> Consigne 1
Indiquez si chacune des affirmations suivantes concorde avec le texte sur la BRAV-M, en répondant par oui ou par non et en citant textuellement les mots décisifs : (a) la BRAV-M a été créée en 2019 par Didier Lallement ; (b) quinze membres de la BRAV-M défileront sur les Champs-Élysées ; (c) les « voltigeurs » ont été dissous en 1996.
> Consigne 2
Poursuivez le texte sur la BRAV-M à la suite de sa dernière phrase.

> Extrait
Le 14 juillet, jour de la fête nationale française, sera marqué par la présence de 12 membres de la Brigade de répression de l’action violente motorisée (BRAV-M) sur les Champs-Élysées. Cette décision, initiée par le préfet de police de Paris en coordination avec le gouverneur militaire, suscite d’ores et déjà de vives critiques. Ces policiers, malgré plusieurs condamnations pour des actes de violence, défileront lors de cet événement emblématique, censé célébrer le service de la France.
Créée en 2019 par l’ancien préfet Didier Lallement en réponse aux manifestations des Gilets jaunes, la BRAV-M a rapidement symbolisé une évolution dans la stratégie de maintien de l’ordre du gouvernement. Sa méthode d’intervention, souvent jugée comme une forme d’intimidation, rappelle les « voltigeurs » dissous en 1986 après la tragique mort de Malik Oussekine. Comme le souligne L'Humanité, cette unité a été fréquemment critiquée pour ses interventions jugées excessives lors de manifestations.
Une vitrine républicaine hallucinante
La présence de la BRAV-M au défilé du 14 juillet est une décision qui interpelle. Des avocats, associations et élus expriment leur mécontentement face à ce qu’ils considèrent comme une caution à la violence policière. Le cas de deux policiers condamnés à des peines de prison avec sursis pour des violences lors d'une manifestation contre la réforme des retraites témoigne de ce climat tendu. Ce jugement, rendu en juin 2025 par le tribunal de Bobigny, n'est qu'une parmi d'autres affaires qui aggravent l'image de cette brigade.

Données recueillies
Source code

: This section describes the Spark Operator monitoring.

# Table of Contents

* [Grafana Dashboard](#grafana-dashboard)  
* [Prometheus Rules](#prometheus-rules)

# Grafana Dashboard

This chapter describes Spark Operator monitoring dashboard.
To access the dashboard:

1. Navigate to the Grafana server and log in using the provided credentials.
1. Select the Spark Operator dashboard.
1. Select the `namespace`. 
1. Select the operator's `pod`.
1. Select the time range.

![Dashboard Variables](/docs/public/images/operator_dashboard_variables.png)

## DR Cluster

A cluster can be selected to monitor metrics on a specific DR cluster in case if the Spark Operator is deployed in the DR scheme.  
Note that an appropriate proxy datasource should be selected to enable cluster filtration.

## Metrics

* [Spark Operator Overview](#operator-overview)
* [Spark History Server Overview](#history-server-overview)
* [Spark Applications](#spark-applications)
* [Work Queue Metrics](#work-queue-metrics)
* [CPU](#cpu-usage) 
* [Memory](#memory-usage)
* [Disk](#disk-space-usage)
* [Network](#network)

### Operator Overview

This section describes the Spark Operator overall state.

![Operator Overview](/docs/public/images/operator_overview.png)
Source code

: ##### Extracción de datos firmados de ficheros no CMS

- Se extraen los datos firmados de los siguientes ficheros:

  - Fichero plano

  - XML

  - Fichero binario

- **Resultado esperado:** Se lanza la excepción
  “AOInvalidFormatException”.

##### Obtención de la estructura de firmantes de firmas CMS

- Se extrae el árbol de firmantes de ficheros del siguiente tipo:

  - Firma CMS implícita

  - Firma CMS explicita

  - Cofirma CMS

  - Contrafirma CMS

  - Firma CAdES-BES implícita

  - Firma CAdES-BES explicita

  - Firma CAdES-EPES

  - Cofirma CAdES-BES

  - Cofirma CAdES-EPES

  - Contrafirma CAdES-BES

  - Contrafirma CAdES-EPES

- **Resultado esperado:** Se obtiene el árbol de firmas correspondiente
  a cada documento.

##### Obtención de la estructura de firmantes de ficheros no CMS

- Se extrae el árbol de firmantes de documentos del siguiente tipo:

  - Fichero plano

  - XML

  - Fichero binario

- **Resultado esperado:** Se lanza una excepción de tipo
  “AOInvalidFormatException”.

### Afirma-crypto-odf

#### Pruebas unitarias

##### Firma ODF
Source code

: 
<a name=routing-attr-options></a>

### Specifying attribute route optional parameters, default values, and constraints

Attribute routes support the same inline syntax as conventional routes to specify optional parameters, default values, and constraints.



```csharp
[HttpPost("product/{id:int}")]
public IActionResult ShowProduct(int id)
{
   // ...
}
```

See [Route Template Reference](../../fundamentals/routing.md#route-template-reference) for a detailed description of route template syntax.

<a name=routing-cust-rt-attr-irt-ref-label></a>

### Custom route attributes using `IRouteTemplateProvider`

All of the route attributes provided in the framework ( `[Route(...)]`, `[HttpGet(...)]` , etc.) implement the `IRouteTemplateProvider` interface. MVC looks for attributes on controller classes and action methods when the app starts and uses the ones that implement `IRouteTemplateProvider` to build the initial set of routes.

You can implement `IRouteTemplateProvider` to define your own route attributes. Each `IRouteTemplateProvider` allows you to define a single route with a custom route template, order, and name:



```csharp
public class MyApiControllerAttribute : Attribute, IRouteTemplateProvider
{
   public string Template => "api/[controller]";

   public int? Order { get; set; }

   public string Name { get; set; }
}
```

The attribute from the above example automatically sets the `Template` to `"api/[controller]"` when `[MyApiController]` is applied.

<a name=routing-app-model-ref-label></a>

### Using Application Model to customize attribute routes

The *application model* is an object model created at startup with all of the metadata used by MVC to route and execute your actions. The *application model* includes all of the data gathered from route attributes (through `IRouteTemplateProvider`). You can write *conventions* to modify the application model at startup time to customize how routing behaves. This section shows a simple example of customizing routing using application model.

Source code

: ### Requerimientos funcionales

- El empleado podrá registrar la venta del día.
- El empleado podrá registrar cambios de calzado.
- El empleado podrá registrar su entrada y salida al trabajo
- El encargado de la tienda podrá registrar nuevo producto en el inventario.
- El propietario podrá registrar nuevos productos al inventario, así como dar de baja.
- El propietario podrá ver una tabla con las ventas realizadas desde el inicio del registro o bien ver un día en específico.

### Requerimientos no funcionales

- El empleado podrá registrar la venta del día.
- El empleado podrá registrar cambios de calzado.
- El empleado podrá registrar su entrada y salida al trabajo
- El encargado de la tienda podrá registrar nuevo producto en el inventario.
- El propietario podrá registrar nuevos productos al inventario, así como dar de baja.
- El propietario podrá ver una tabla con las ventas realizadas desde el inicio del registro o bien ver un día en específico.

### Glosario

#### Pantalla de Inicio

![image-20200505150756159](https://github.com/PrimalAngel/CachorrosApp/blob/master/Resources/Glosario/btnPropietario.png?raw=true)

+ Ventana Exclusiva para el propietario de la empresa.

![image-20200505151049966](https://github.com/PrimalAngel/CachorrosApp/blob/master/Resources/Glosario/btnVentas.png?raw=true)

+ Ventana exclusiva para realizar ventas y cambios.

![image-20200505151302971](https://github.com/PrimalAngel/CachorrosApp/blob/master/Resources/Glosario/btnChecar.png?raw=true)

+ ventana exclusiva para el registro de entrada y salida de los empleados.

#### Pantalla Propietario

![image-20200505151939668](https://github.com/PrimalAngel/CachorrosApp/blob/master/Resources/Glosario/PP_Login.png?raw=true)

> Réponse 1
(a) Oui : « Créée en 2019 par l’ancien préfet Didier Lallement en réponse aux manifestations des Gilets jaunes ».
(b) Non : « la présence de 12 membres de la Brigade de répression de l’action violente motorisée (BRAV-M) sur les Champs-Élysées ».
(c) Non : « les « voltigeurs » dissous en 1986 après la tragique mort de Malik Oussekine ».

> Réponse 2
Alors que certains tentent de défendre la BRAV-M comme une réponse nécessaire à la violence constatée lors des manifestations, d’autres, comme le philosophe Lucas Lévy-Lajeunesse, affirment dans un entretien que « la BRAV-M incarne la réponse du pouvoir face à la contestation sociale ». Ce discours souligne la fracture croissante entre les forces de l'ordre et une partie de la population, au moment même où la police est censée représenter la République.
En dépit des critiques et des bavures documentées, la BRAV-M prendra part à un cortège de 45 motocyclistes, représentant les différentes composantes de la police nationale. Ce choix de présenter une image forte du maintien de l’ordre pose question : quel message le gouvernement veut-il vraiment véhiculer lors de cette célébration nationale ? Malgré toutes ces controverses, la BRAV-M semble s'ancrer dans le projet républicain, créant ainsi un paradoxe qui ne fait que diviser davantage les opinions.